━━ Data listing ━━
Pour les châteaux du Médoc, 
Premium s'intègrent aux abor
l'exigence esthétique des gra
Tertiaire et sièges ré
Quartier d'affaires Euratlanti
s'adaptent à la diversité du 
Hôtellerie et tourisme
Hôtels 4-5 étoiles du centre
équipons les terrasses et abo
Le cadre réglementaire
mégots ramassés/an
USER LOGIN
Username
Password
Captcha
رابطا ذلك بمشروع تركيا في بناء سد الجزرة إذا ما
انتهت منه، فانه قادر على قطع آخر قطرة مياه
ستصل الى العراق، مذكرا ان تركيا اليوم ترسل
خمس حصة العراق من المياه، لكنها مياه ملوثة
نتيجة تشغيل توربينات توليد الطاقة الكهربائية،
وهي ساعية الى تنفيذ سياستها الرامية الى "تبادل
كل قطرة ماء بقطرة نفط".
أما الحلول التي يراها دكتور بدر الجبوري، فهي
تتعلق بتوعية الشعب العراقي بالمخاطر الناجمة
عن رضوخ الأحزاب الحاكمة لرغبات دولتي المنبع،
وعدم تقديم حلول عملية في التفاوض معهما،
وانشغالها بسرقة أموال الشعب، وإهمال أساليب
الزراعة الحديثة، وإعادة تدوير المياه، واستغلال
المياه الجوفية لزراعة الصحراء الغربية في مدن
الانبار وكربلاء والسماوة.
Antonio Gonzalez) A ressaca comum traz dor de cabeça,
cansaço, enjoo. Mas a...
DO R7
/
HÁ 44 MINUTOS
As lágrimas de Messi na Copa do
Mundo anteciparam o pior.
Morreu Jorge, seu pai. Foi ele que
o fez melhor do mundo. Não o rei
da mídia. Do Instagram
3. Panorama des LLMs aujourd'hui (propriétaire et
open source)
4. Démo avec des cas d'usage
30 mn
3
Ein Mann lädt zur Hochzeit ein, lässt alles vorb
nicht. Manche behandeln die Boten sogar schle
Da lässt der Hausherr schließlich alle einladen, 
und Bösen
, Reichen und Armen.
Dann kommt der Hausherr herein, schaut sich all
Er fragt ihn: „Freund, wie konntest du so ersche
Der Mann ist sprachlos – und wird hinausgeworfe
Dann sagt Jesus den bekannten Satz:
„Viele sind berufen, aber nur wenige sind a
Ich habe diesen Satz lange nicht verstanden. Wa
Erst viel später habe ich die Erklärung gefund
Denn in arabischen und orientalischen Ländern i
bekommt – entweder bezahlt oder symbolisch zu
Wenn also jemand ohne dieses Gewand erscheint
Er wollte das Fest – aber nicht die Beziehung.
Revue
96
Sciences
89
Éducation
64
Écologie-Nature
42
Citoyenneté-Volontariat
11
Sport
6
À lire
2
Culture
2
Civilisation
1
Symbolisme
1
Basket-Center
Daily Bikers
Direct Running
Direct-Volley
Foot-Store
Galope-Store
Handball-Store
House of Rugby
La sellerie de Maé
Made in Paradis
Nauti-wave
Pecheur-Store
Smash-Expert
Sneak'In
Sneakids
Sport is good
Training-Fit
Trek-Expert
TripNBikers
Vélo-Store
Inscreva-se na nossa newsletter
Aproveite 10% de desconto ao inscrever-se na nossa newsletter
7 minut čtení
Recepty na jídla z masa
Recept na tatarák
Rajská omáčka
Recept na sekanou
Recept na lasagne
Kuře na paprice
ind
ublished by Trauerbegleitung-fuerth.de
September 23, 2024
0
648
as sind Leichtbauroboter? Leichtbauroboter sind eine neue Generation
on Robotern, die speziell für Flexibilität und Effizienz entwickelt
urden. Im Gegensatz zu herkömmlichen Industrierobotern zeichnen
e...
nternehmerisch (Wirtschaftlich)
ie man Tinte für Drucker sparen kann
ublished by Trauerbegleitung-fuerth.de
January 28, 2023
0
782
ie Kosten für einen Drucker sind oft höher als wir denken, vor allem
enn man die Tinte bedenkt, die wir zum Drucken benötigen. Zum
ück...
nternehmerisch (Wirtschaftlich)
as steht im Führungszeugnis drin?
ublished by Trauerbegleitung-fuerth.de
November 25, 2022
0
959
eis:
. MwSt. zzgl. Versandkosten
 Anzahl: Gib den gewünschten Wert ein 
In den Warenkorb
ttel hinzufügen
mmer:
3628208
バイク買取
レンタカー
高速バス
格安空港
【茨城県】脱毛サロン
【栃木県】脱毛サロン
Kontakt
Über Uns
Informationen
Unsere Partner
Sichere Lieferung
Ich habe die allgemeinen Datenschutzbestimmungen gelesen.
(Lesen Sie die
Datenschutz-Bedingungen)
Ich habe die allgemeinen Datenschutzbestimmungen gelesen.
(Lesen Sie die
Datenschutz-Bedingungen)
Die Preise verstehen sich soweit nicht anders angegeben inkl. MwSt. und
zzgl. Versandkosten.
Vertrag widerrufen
━━━
*Aim of the exercise*
Which lines in the listing above contain the word "nicht"? Identify each one and copy it out in full.

*Solution for this exercise*
nicht. Manche behandeln die Boten sogar schle
Ich habe diesen Satz lange nicht verstanden. Wa
Er wollte das Fest – aber nicht die Beziehung.
Die Preise verstehen sich soweit nicht anders angegeben inkl. MwSt. und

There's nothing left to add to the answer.